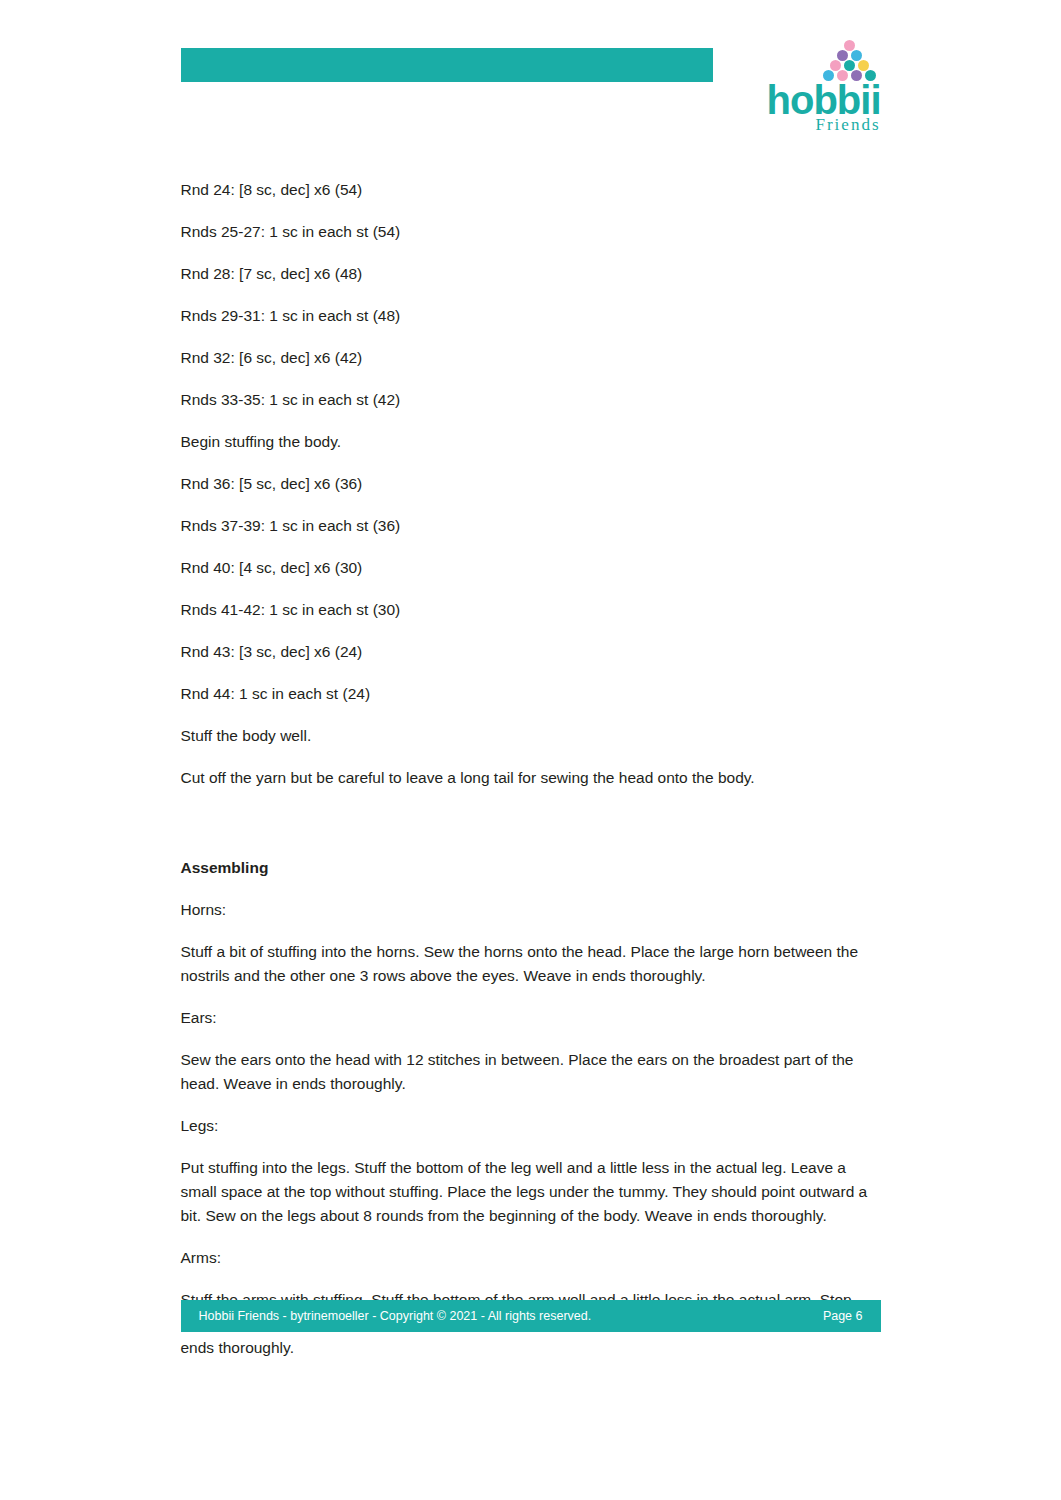hobbii
Friends
Rnd 24: [8 sc, dec] x6 (54)
Rnds 25-27: 1 sc in each st (54)
Rnd 28: [7 sc, dec] x6 (48)
Rnds 29-31: 1 sc in each st (48)
Rnd 32: [6 sc, dec] x6 (42)
Rnds 33-35: 1 sc in each st (42)
Begin stuffing the body.
Rnd 36: [5 sc, dec] x6 (36)
Rnds 37-39: 1 sc in each st (36)
Rnd 40: [4 sc, dec] x6 (30)
Rnds 41-42: 1 sc in each st (30)
Rnd 43: [3 sc, dec] x6 (24)
Rnd 44: 1 sc in each st (24)
Stuff the body well.
Cut off the yarn but be careful to leave a long tail for sewing the head onto the body.
Assembling
Horns:
Stuff a bit of stuffing into the horns. Sew the horns onto the head. Place the large horn between the nostrils and the other one 3 rows above the eyes. Weave in ends thoroughly.
Ears:
Sew the ears onto the head with 12 stitches in between. Place the ears on the broadest part of the head. Weave in ends thoroughly.
Legs:
Put stuffing into the legs. Stuff the bottom of the leg well and a little less in the actual leg. Leave a small space at the top without stuffing. Place the legs under the tummy. They should point outward a bit. Sew on the legs about 8 rounds from the beginning of the body. Weave in ends thoroughly.
Arms:
Stuff the arms with stuffing. Stuff the bottom of the arm well and a little less in the actual arm. Stop nearly before reaching the top. Sew on the arms about 2 rounds from the top of the neck. Weave in ends thoroughly.
Hobbii Friends - bytrinemoeller - Copyright © 2021 - All rights reserved. Page 6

- - - -

__THE TASK__:
Please report every line in the entries above that holds the string "less".

__TASK SOLUTION__:
Put stuffing into the legs. Stuff the bottom of the leg well and a little less in the actual leg. Leave a small space at the top without stuffing. Place the legs under the tummy. They should point outward a bit. Sew on the legs about 8 rounds from the beginning of the body. Weave in ends thoroughly.
Stuff the arms with stuffing. Stuff the bottom of the arm well and a little less in the actual arm. Stop nearly before reaching the top. Sew on the arms about 2 rounds from the top of the neck. Weave in ends thoroughly.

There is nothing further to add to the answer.